I would say a half lap joint would be far stronger and you get a huge gluing surface. Plus its an easy joint, you can make the rails fit between the stiles like a true shaker style and not worry about the router hitting a pocket screw.
Where do u get a mirror like that? One thats not the same price for a mirror already framed
Would dowels work for the joints, i don't have a kreg jig ?
Hell yeah! Dowel joinery would be great!
Thanks for the quick reply, looking to make this as a christmas gift.
@@jessicamorgan2928 YOU CAN DO IT JESSICA!! I have total faith in you
Exactly what I was looking for!
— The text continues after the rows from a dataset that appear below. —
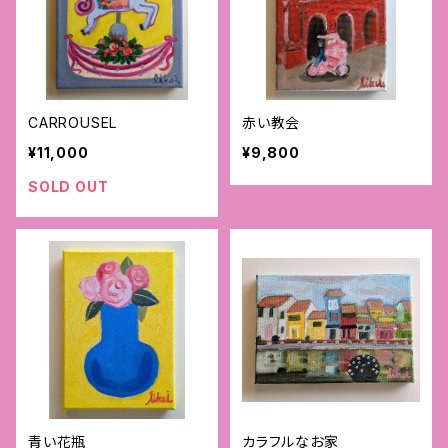
CARROUSEL
赤い教会
¥11,000
¥9,800
SOLD OUT
青い花瓶
カラフルなお家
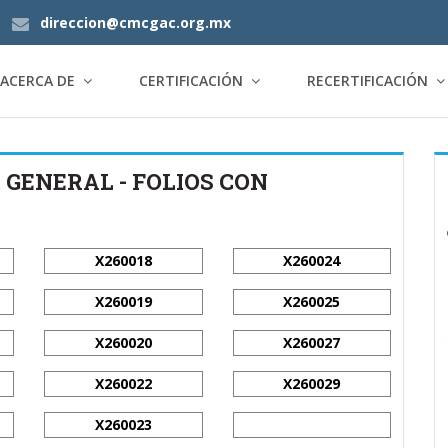
direccion@cmcgac.org.mx
ACERCA DE
CERTIFICACIÓN
RECERTIFICACIÓN
 GENERAL - FOLIOS CON
X260018
X260024
X260019
X260025
X260020
X260027
X260022
X260029
X260023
Thanks my man
Is that a actual heavy mirror?? or one of those flexible hang on the door mirrors??
Thank you so much for inspiring me to build this.
I have a question, what can i do if i dont have a router?
You could take the bulk of the rabbets out with a circular saw and a straight edge, then use a chisel to take out the corners where the saw blade can't reach without overcutting!
What size mirror is this ?
Did you have to put that racking noise!
@WildRoseDIY What size length pocket screws did you end up using to join the 1x4's ?
i always use 1-1/4" screws on lumber that is 3/4" thick.... be sure the pocket hole drilling jig is adjusted for 3/4" thickness... pratice with some scrap pieces while adjusting & run a screw in and join a scrap piece. make sure a screw dont poke thru your project....n old saying was ; the proof is in the pudding. good luck
BROOOOOOOOOTHERRRRRRRRRRRRRRRR
quieter background music would be awesome.
What are the dimensions of this mirror?
can you put a link for the mirror clasps? brand and name etc?
Hi Elizabeth! These are the ones I picked up locally here in Canada. Any big box store will be able to point you in the right direction. Or search "Glazier Points" on amazon!
www.homedepot.ca/product/paulin-glazier-point/1000164657
Lots of good advice here, but I question that saw-tooth picture hanger gizmo that you're expecting to support the weight of the mirror and frame long term. It's extra problematic because if/when it fails, most likely the mirror breaks when it hits the floor.
I used screws instead of the included nails and so far its still hanging there!
I used a French cleat when I hung my bathroom mirror. About as sturdy as it gets!
Agreed, not worth the rsik of 7 yrs bad luck!
I SEE A Communication disk
3:55 lies an evil bug
8:28 why would you wait until its finish to see if it actually fits?
Because I did the main build a town over from where the actual mirror was, and I didn't want to take the risk my putting the mirror in the back of my truck. And if I needed to make any adjustments with a chisel, I could do it whenever as my girlfriend was not too worried about what the back looked like.
@@wildrosediy7058 makes since.
What an awful bodged-up, cheap-jack job. Is that what you call safe? Stevie Wonder could've done better.
Hey man, I hope that whatever is going on in your life gets better.